TV-Series
Description
The unnamed male protagonist, known only as Watashi, is a tall and lanky third-year Kyoto University student with black hair, pale skin, blue eyes, and glasses. He typically wears a white collared shirt and blue pants. Entering college yearning for an idealized rose-colored campus life and romance with a raven-haired maiden, he repeatedly faces disillusionment as reality falls short. Trapped in recurring narrative loops across multiple timelines, he joins different student circles such as the tennis club, film society, literary circle, and clandestine organizations, each time hoping for a better outcome but encountering similar disappointments.

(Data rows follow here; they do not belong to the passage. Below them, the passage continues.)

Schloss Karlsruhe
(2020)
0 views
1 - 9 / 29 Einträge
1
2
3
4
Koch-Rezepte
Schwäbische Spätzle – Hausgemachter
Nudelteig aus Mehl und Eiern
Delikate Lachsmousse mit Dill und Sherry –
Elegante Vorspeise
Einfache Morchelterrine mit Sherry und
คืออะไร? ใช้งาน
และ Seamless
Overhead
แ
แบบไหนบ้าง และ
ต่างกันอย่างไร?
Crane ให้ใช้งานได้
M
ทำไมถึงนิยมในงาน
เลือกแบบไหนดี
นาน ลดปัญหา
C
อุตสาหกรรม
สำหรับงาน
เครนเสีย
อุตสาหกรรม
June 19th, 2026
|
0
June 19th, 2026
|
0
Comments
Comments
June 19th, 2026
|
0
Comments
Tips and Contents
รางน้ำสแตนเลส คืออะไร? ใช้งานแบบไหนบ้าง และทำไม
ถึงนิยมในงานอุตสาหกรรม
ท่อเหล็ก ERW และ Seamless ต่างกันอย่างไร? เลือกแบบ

His troublesome acquaintance Ozu, whom he perceives as a demonic or impish figure connected by a black thread of fate, often influences his choices. Despite resenting Ozu’s manipulations, he remains dependent on their friendship, the only constant relationship through the timelines. He harbors persistent romantic feelings for Akashi, a stoic second-year engineering student who fears moths, but struggles to act on them or return her lost mochiguman keychain. Internally, he battles his libido, represented by a cowboy named Johnny, and grapples with his self-image as a bitter Black Cupid who sabotages relationships. In one incident triggered when Ozu spills Coca-Cola on the only air conditioner remote in their apartment building, a time machine is discovered, and he participates in time travel attempts to retrieve the remote. At one point he hides in a closet for an entire day to avoid disrupting past events. Later, he becomes trapped in a metaphysical tatami maze embodying his isolation and regret, growing a Beard of Sorrow before escaping by rejecting the pursuit of idealized alternatives and accepting his current reality, including imperfect relationships with Akashi and Ozu. A time traveler from the future named Tamura, strongly implied to be Akashi’s son, confirms that the protagonist eventually forms a lasting romantic relationship with her. Throughout his journey, he serves as an unreliable narrator whose rapid-fire, self-reflective narration and biased perceptions shape how other characters appear to him.